***** PASSAGE CITÉ
Cet article fait partie des archives en ligne du HuffPost Québec, qui a fermé ses portes en 2021.

Une précommission à la commission d'enquête sur les femmes autochtones disparues

Une précommission d'enquête sur les femmes autochtones disparues
|

La commission d'enquête sur les femmes autochtones disparues ou assassinées pourrait avoir jusqu'à cinq volets régionaux, en plus de la commission nationale, selon les plans proposés à la ministre des Affaires autochtones.

Un texte de Christian Noël

Carolyn Bennet doit d'ailleurs annoncer, dès la semaine prochaine, la première étape du projet : la mise sur pied d'une précommission d'enquête, afin de consulter les victimes, leur famille et les groupes autochtones.
**********
***** DONNÉES D'ENTRÉE
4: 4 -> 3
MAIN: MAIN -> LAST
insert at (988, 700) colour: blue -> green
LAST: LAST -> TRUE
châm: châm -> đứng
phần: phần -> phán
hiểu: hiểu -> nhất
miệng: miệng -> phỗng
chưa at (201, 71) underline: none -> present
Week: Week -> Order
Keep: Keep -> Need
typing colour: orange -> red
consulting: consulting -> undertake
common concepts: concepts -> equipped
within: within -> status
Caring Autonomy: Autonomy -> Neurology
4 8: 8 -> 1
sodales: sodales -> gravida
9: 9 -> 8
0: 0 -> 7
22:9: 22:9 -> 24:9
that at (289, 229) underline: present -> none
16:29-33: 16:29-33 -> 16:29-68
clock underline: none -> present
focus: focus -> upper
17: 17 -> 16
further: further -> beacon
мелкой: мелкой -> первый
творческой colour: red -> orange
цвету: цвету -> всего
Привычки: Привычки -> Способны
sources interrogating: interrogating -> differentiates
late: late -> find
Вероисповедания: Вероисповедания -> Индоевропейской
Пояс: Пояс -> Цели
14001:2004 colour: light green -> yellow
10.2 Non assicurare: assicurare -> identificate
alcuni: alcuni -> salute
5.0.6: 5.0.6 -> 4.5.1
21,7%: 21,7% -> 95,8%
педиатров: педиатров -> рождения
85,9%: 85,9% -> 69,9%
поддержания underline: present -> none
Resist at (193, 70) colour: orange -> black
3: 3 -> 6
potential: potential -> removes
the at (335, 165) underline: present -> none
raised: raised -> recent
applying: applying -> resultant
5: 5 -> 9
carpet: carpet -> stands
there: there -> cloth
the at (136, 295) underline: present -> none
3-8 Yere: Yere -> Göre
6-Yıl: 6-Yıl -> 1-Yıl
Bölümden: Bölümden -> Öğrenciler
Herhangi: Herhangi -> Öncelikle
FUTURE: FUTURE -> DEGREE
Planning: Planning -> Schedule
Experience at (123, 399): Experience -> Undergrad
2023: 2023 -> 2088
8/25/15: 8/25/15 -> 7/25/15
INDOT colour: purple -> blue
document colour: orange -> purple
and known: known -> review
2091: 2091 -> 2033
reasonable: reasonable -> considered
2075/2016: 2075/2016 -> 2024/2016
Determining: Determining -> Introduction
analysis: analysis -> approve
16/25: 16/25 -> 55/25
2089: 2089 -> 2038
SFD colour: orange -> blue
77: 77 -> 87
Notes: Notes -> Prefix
**********
TRAVAIL À FAIRE =>
1. D'après le passage cité, combien de volets régionaux la commission d'enquête sur les femmes autochtones disparues ou assassinées pourrait-elle compter, au plus ?
2. Recopiez à l'identique, s'il vous plaît, les lignes des enregistrements allant du début jusqu'à la ligne qui contient "document colour: orange -> purple", celle-ci comprise.

RÉPONSES DONNÉES =>
1. Jusqu'à cinq volets régionaux, en plus de la commission nationale.

2.
4: 4 -> 3
MAIN: MAIN -> LAST
insert at (988, 700) colour: blue -> green
LAST: LAST -> TRUE
châm: châm -> đứng
phần: phần -> phán
hiểu: hiểu -> nhất
miệng: miệng -> phỗng
chưa at (201, 71) underline: none -> present
Week: Week -> Order
Keep: Keep -> Need
typing colour: orange -> red
consulting: consulting -> undertake
common concepts: concepts -> equipped
within: within -> status
Caring Autonomy: Autonomy -> Neurology
4 8: 8 -> 1
sodales: sodales -> gravida
9: 9 -> 8
0: 0 -> 7
22:9: 22:9 -> 24:9
that at (289, 229) underline: present -> none
16:29-33: 16:29-33 -> 16:29-68
clock underline: none -> present
focus: focus -> upper
17: 17 -> 16
further: further -> beacon
мелкой: мелкой -> первый
творческой colour: red -> orange
цвету: цвету -> всего
Привычки: Привычки -> Способны
sources interrogating: interrogating -> differentiates
late: late -> find
Вероисповедания: Вероисповедания -> Индоевропейской
Пояс: Пояс -> Цели
14001:2004 colour: light green -> yellow
10.2 Non assicurare: assicurare -> identificate
alcuni: alcuni -> salute
5.0.6: 5.0.6 -> 4.5.1
21,7%: 21,7% -> 95,8%
педиатров: педиатров -> рождения
85,9%: 85,9% -> 69,9%
поддержания underline: present -> none
Resist at (193, 70) colour: orange -> black
3: 3 -> 6
potential: potential -> removes
the at (335, 165) underline: present -> none
raised: raised -> recent
applying: applying -> resultant
5: 5 -> 9
carpet: carpet -> stands
there: there -> cloth
the at (136, 295) underline: present -> none
3-8 Yere: Yere -> Göre
6-Yıl: 6-Yıl -> 1-Yıl
Bölümden: Bölümden -> Öğrenciler
Herhangi: Herhangi -> Öncelikle
FUTURE: FUTURE -> DEGREE
Planning: Planning -> Schedule
Experience at (123, 399): Experience -> Undergrad
2023: 2023 -> 2088
8/25/15: 8/25/15 -> 7/25/15
INDOT colour: purple -> blue
document colour: orange -> purple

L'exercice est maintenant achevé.